[Exercise inputs]

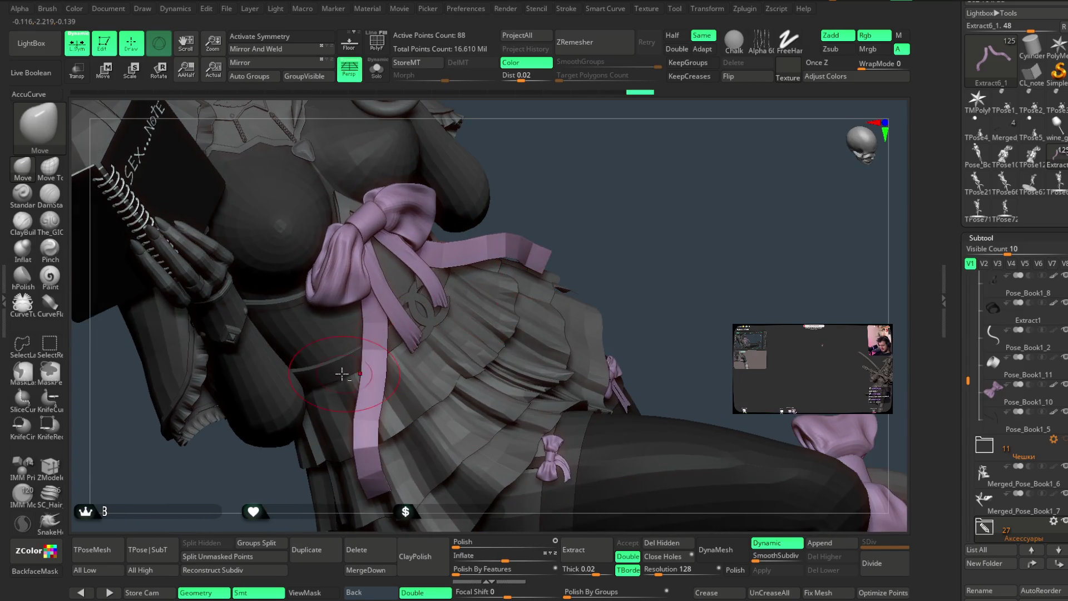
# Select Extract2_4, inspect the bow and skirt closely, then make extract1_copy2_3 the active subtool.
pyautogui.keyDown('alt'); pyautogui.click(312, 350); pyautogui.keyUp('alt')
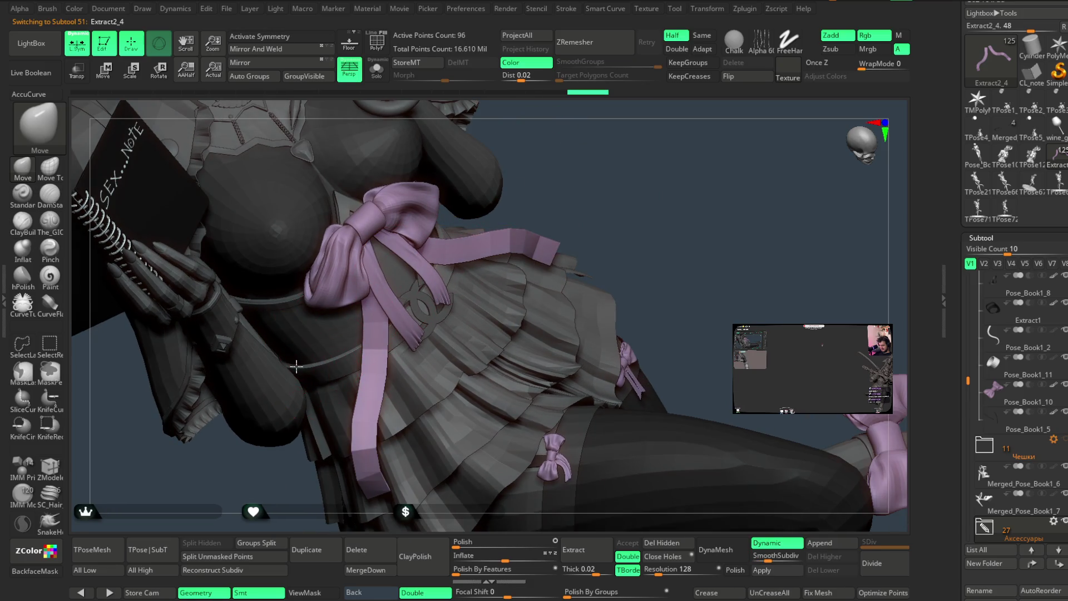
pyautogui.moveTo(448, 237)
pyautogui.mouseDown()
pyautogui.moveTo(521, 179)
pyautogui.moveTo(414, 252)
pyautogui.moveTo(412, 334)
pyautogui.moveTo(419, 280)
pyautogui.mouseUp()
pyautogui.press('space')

[/Exercise inputs]

Work order
A single number is required: the count of lines in the records that include the string "moveTo".

Exercise solution
5